*Consigne 1*.
Répondez aux questions suivantes sur le texte consacré aux modèles d'entreprise performants.
(a) D'après le titre, quelle est la variable clé des modèles d'entreprises performantes ?
(b) Quelle assertion courante l'actualité économique de ces dernières années a-t-elle fait mentir ?
(c) À quelle année le texte rattache-t-il la réflexion sur les modèles d'entreprise performants ?
*Consigne 2*. Rédigez la suite du texte sur les modèles d'entreprise performants, à partir de sa dernière phrase.
---------- Bloc de texte ----------
L'humain, variable clé des modèles d'entreprises performantes




S'interroger sur les modèles d'entreprise performants en 2011 revient à dresser un bilan de santé du capitalisme post-crise. L'actualité économique de ces dernières années a fait mentir l'assertion courante "too big to fail", tandis qu'on prend à peine conscience du fait qu'une croissance effrénée peut à tout moment franchir un seuil brutal de retournement. La conjoncture actuelle nous offre l'opportunité de tirer les leçons de la crise: existe-t-il des modèles de gouvernance aussi bien performants que plus durables? Y'a-t-il des "réflexes managériaux" gagnants? Voici quelques pistes de réflexion qui nous ramènent sans cesse à la même source: l'humain.
---------- Lignes affichées ----------
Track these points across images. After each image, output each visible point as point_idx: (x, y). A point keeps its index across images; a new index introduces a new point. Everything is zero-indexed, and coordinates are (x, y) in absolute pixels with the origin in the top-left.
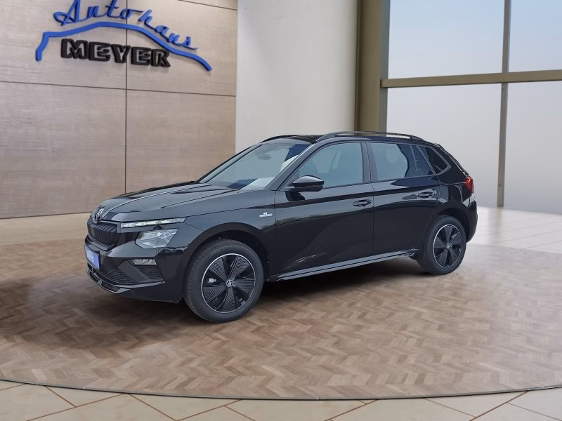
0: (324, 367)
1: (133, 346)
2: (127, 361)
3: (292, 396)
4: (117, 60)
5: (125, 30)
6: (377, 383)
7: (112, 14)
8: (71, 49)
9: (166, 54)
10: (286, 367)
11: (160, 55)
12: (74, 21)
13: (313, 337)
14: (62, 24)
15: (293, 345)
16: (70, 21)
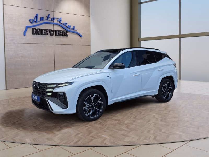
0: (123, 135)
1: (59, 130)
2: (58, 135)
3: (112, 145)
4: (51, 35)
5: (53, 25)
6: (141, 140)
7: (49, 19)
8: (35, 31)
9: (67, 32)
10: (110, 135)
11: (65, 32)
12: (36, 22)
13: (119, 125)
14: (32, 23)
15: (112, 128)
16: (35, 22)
----------
---------- Lignes affichées ----------
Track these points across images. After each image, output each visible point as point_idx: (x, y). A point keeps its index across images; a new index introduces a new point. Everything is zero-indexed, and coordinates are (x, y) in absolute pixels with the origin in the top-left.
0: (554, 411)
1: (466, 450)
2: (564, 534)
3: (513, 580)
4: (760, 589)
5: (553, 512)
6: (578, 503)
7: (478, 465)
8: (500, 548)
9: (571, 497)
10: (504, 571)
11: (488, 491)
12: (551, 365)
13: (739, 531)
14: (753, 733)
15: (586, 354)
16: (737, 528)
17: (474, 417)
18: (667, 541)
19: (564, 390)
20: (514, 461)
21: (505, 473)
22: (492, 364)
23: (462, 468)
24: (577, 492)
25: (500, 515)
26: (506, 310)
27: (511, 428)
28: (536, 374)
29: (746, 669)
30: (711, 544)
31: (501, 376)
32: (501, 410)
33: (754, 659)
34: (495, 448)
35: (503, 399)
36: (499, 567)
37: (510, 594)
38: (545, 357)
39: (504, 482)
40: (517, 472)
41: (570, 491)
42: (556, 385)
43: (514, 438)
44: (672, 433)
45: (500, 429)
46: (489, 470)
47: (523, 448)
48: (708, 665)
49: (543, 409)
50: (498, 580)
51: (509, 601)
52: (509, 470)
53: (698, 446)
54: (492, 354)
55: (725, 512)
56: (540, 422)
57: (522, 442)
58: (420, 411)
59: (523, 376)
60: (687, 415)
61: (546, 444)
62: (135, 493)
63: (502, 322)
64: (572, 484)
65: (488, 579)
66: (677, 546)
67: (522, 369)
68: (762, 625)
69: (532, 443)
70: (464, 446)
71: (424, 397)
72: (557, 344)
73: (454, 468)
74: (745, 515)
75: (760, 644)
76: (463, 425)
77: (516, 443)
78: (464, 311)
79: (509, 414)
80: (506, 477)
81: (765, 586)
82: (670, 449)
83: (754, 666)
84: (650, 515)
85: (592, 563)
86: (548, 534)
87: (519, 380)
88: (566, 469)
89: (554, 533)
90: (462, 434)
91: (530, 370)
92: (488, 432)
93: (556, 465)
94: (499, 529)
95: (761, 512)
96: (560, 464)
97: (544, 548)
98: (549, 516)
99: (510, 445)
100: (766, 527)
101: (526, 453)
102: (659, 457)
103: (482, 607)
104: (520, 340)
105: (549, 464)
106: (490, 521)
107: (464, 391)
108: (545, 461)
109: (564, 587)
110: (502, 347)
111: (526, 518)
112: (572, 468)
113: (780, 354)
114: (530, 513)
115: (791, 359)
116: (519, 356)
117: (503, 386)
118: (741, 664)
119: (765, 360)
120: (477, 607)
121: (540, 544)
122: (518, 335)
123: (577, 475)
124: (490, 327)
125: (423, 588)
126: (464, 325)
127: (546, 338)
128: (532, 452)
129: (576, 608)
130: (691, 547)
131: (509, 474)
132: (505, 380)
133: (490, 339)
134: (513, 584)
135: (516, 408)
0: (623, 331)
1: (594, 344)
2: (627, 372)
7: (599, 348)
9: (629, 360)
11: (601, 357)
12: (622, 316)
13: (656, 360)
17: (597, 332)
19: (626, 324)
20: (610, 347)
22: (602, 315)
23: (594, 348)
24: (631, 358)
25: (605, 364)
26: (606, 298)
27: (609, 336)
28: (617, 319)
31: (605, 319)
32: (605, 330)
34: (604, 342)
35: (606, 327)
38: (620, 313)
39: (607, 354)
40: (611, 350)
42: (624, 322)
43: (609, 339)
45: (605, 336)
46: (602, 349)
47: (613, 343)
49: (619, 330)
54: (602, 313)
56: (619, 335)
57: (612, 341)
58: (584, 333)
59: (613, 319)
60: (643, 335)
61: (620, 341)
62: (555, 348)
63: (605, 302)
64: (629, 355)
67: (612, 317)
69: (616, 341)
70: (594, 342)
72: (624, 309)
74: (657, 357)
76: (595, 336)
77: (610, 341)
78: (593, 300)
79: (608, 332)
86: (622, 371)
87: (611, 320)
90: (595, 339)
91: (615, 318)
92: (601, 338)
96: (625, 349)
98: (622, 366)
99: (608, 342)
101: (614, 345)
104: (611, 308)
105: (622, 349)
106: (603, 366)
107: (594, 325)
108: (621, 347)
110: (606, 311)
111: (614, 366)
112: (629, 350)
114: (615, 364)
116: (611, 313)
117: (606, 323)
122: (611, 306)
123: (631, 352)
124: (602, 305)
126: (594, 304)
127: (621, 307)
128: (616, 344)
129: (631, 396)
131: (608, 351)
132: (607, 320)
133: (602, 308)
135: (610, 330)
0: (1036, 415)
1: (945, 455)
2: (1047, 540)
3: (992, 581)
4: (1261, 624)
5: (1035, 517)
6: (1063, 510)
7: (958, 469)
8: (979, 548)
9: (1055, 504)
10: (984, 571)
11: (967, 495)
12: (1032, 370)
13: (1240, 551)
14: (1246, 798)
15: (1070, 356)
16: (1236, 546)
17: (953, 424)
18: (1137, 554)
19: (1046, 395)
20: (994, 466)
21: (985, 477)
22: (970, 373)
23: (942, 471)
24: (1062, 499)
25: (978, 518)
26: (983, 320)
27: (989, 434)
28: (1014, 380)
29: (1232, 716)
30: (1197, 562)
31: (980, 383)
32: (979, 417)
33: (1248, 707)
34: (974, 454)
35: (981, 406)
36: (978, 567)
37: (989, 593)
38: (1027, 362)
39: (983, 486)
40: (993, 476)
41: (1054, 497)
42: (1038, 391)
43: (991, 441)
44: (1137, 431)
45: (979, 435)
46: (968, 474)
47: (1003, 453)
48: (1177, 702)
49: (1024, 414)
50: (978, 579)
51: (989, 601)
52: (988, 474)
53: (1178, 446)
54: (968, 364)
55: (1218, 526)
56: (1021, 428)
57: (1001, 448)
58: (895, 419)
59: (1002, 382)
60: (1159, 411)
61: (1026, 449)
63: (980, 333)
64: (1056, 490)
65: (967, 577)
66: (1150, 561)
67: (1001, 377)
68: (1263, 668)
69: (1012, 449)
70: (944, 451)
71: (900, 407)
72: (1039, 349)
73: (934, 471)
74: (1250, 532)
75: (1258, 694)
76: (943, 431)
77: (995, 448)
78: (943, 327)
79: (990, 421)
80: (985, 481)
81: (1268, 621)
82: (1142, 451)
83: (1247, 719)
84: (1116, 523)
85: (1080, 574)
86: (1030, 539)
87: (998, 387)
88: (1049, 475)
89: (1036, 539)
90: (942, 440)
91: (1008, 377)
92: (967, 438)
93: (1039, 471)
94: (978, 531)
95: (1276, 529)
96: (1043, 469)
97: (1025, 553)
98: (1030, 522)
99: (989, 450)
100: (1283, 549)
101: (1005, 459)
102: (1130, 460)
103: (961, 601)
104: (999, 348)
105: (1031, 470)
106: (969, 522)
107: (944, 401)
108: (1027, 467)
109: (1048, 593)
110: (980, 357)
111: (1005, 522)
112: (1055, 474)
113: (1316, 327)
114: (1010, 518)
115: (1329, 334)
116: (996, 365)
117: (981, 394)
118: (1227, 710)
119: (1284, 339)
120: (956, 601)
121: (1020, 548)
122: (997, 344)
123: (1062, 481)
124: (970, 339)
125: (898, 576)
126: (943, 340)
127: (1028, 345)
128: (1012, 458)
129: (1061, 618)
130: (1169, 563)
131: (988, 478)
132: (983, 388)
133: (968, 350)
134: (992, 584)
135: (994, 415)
----------
*Réponse 1*.
(a) L'humain.
(b) L'assertion « too big to fail ».
(c) 2011.

*Réponse 2*.
En premier lieu: éviter de transposer aveuglement les modèles de management anglo-saxons

Adopter des standards de management venus d'outre-Atlantique, n'est-ce pas quelque part vouloir standardiser les hommes? Ce sont pourtant ces standards que nous vendent des cabinets d'audit parmi les plus réputés, parce qu'ils ont fait leurs preuves dans les plus grandes multinationales américaines. Bien sûr, les managers sont pressurisés par les tensions du marché à court terme. Bien sûr, piloter une organisation de façon pragmatique implique l'usage indicateurs de performance. Et bien sûr, il est réconfortant de succomber aux sirènes de l'expertise supposée d'un consultant. 5% des chefs d'entreprise français ont ainsi cru bon, pendant la crise, instaurer un modèle d'évaluation de leurs salariés appelé le "forced ranking" en guise de levier de la motivation.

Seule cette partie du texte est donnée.